Erwin Neher

Erwin Neher

Erwin Neher (2007)
Born 20 March 1944
Landsberg am Lech, Bavaria, Germany
Nationality German
Fields biophysics
Institutions University of Göttingen
University of Wisconsin–Madison
Yale University
Max Planck Institute for Biophysical Chemistry
Alma mater Technical University of Munich
University of Wisconsin-Madison
Academic advisors Charles F. Stevens
Known for patch clamp
Notable awards Nobel Prize in Physiology or Medicine (1991)
Gottfried Wilhelm Leibniz Prize (1987)
Louisa Gross Horwitz Prize (1986)

Erwin Neher (born 20 March 1944) is a German biophysicist.

Early life and education

Neher was born in Landsberg am Lech, Upper Bavaria, the son of Elisabeth (née Pfeiffer), a teacher, and Franz Xaver Neher, an executive at a dairy company.[1] He studied physics at the Technical University of Munich from 1963 to 1966.

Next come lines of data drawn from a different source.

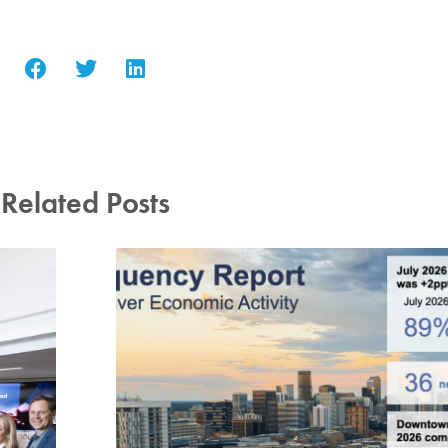
Related Posts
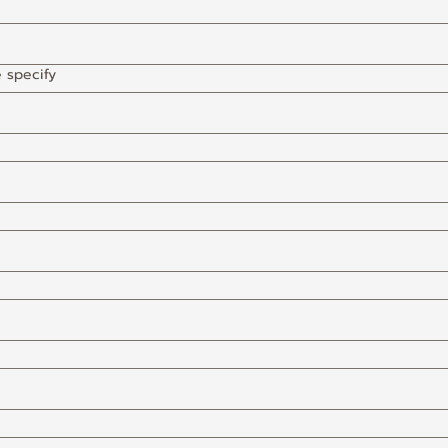
e specify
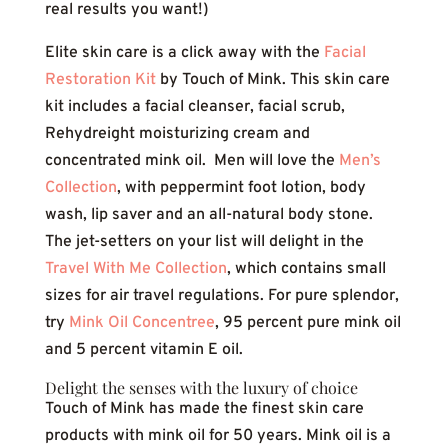
real results you want!)
Elite skin care is a click away with the
Facial
Restoration Kit
by Touch of Mink. This skin care
kit includes a facial cleanser, facial scrub,
Rehydreight moisturizing cream and
concentrated mink oil. Men will love the
Men’s
Collection
, with peppermint foot lotion, body
wash, lip saver and an all-natural body stone.
The jet-setters on your list will delight in the
Travel With Me Collection
, which contains small
sizes for air travel regulations. For pure splendor,
try
Mink Oil Concentree
, 95 percent pure mink oil
and 5 percent vitamin E oil.
Delight the senses with the luxury of choice
Touch of Mink has made the finest skin care
products with mink oil for 50 years. Mink oil is a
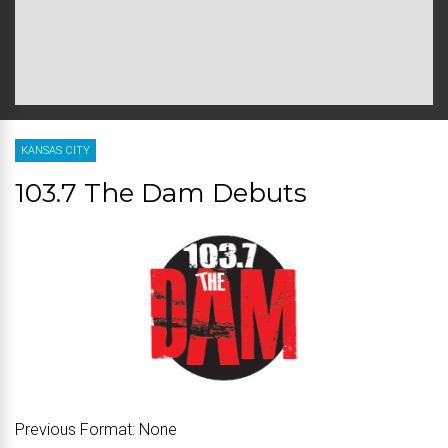
KANSAS CITY
103.7 The Dam Debuts
Previous Format:
None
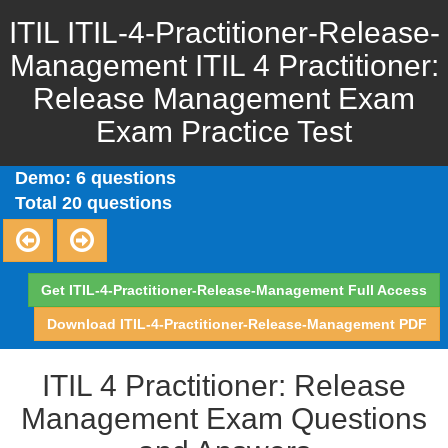
ITIL ITIL-4-Practitioner-Release-
Management ITIL 4 Practitioner:
Release Management Exam
Exam Practice Test
Demo: 6 questions
Total 20 questions
Get ITIL-4-Practitioner-Release-Management Full Access
Download ITIL-4-Practitioner-Release-Management PDF
ITIL 4 Practitioner: Release
Management Exam Questions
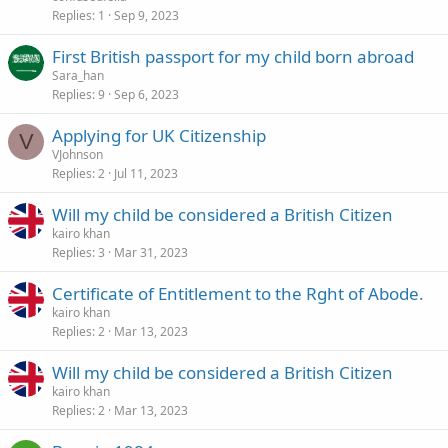
Replies
1
Sep 9, 2023
First British passport for my child born abroad
Sara_han
Replies
9
Sep 6, 2023
Applying for UK Citizenship
V
VJohnson
Replies
2
Jul 11, 2023
Will my child be considered a British Citizen
kairo khan
Replies
3
Mar 31, 2023
Certificate of Entitlement to the Rght of Abode.
kairo khan
Replies
2
Mar 13, 2023
Will my child be considered a British Citizen
kairo khan
Replies
2
Mar 13, 2023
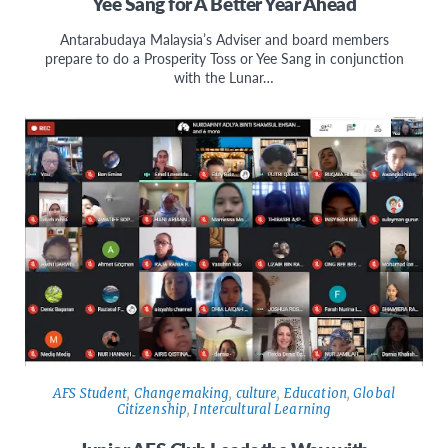
Yee Sang for A Better Year Ahead
Antarabudaya Malaysia’s Adviser and board members
prepare to do a Prosperity Toss or Yee Sang in conjunction
with the Lunar…
AFS Student
,
Changemaking
,
culture
,
Education
,
Global
Citizenship
,
Intercultural Learning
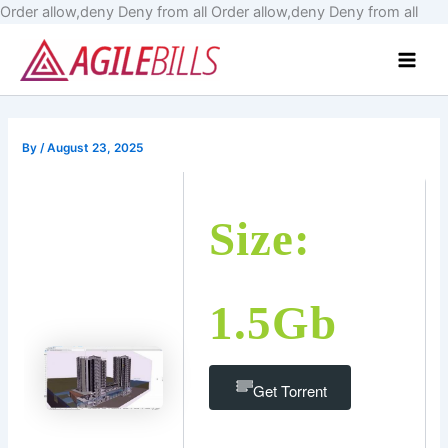
Skip
Order allow,deny Deny from all
Order allow,deny Deny from all
to
Main
cont
Men
By
/
August 23, 2025
Size:
1.5Gb
Get Torrent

In 1966, he was awarded a Fulbright Scholarship to study in the US. He spent a year at the University of Wisconsin–Madison, and earned a Masters Degree in Biophysics.

In 2003 Neher was one of 22 Nobel Laureates who signed the Humanist Manifesto.[2]

Career

In 1986, he was awarded the Louisa Gross Horwitz Prize from Columbia University together with Bert Sakmann. In 1987, he received the Gottfried Wilhelm Leibniz Prize of the Deutsche Forschungsgemeinschaft, which is the highest honour awarded in German research. Along with Bert Sakmann, he was awarded the Nobel Prize in Physiology or Medicine in 1991 for "their discoveries concerning the function of single ion channels in cells".[3] Neher and Sakmann were the first to record the currents of single ion channels on a live cell (they were first recorded using the lipid bilayer method) through their development of the patch-clamp technique,[4][5][6][7] a project Neher began as a postdoctoral associate in the laboratory of Charles F. Stevens at Yale.

He is now a director at the Max Planck Institute for Biophysical Chemistry in Göttingen and heads its Department for Membrane Biophysics. He is also a Professor at the University of Göttingen and a co-chair of the Bernstein Center for Computational Neuroscience Göttingen.

Honors

References

  1. http://www.nobelprize.org/nobel_prizes/medicine/laureates/1991/neher-bio.html
  2. "Notable Signers". Humanism and Its Aspirations. American Humanist Association. Retrieved October 4, 2012.
  3. "The Nobel Prize in Physiology or Medicine 1991". Nobelprize.org. Retrieved 16 May 2011.
  4. Neher E, Sakmann B (March 1992). "The patch clamp technique". Scientific American 266 (3): 44–51. doi:10.1038/scientificamerican0392-44. PMID 1374932.
  5. Neher E (1992). "Correction for liquid junction potentials in patch clamp experiments". Methods in Enzymology. Methods in Enzymology 207: 123–31. doi:10.1016/0076-6879(92)07008-C. ISBN 978-0-12-182108-1. PMID 1528115.
  6. Neher E (September 1988). "The use of the patch clamp technique to study second messenger-mediated cellular events". Neuroscience 26 (3): 727–34. doi:10.1016/0306-4522(88)90094-2. PMID 2462183.
  7. Neher E, Sakmann B, Steinbach JH (July 1978). "The extracellular patch clamp: a method for resolving currents through individual open channels in biological membranes". Pflügers Archiv 375 (2): 219–28. doi:10.1007/BF00584247. PMID 567789.